On Tuesday, Dec.10, Kehinde Wiley’s “Rumors of War” statue was permanently installed at the Virginia Museum of Fine Arts (VMFA) and unveiled to the public in Richmond, Virginia. Thousands of people were gathered on the grounds of VMFA and in the streets for an unveiling that has the potential to transform the identity of Richmond.
The event kicked off with a performance by Richmond’s All-City High School Marching Band and included remarks by a group of dignitaries including Virginia Governor Ralph Northam and Mayor Levar Stoney in addition to leaders from the VMFA.
“This is a historic moment for all of us,” says Alex Nyerges, director of the VMFA, during his opening remarks. “It’s a positive moment as we think about the inspiration art brings to the world.
Standing more than 27 feet high, the statue represents a young, African American male with dreadlocks and Nike shoes sitting astride a horse. Wiley was inspired to create the statue in direct response to the Confederate statues that are seen along Monument Avenue in Richmond. The statue is modeled after the 15-foot tall equestrian bronze statue of Cavalry Commander Gen. J.E.B. Stuart who is seen striking a heroic pose on a horse that has its right foot raised. It’s one of the most animated statues on Monument Avenue. Wiley was determined to create an image of an African American male that defied traditional stereotypes of worthlessness.
“A black man on a horse in all of its regal splendor has never been seen before on this scale,” says Dr.
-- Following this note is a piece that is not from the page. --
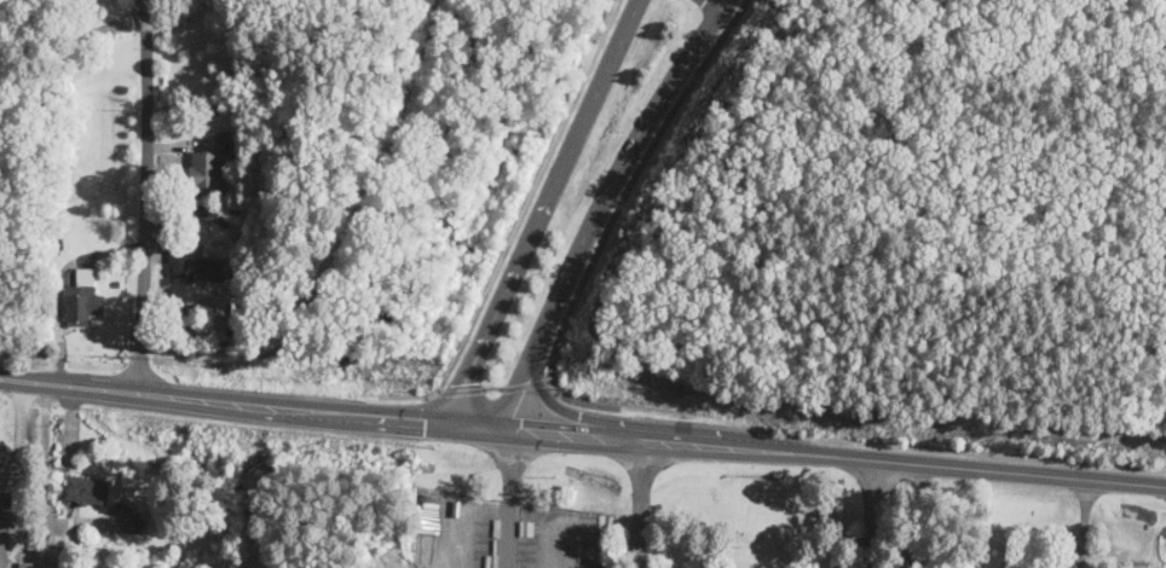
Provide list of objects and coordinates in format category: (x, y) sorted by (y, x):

Monroe Harris, VMFA’s president of the Board of Trustees, as he addressed the crowd. “It says that no matter what your background…you are important.”
New-York based artist Kehinde Wiley is best known for painting the portrait of former President Barack Obama that hangs in the Smithsonian National Portrait Gallery. His work explores the politics of race, representation, gender, and power. Minutes before the unveiling, Wiley shared what this moment means for the future of society.
“I want this picture to be not about an individual but rather about black men and their place in society in a much broader way,” says Wiley as the crowd clapped and cheered him on. “It’s about a society that can include all of us.”
Wiley continues, “I don’t want this to be a boy story. I want all of our young women to feel just as engendered to the power this sculpture represents as well. I think that what this represents is not just a story about race or gender but about openness. It’s a story about America 2.0.
2019 marks a turning point in the narrative for the state that was the former capital of the Confederacy. Richmond commemorates the 400th year anniversary of the arrival of the first enslaved Africans to Virginia and embraces a shift in the winds going forward.
“This monument firmly establishes that our city is not living in the past,” says Mayor Levar Stoney of Richmond, VA. “Today Richmond is embracing a future that is happening right before our eyes.”
Everyone who visits Richmond will have the opportunity to get a glimpse of the evolution of the city through this statue as well as enjoy the resources that BLK RVA has put together to celebrate black culture.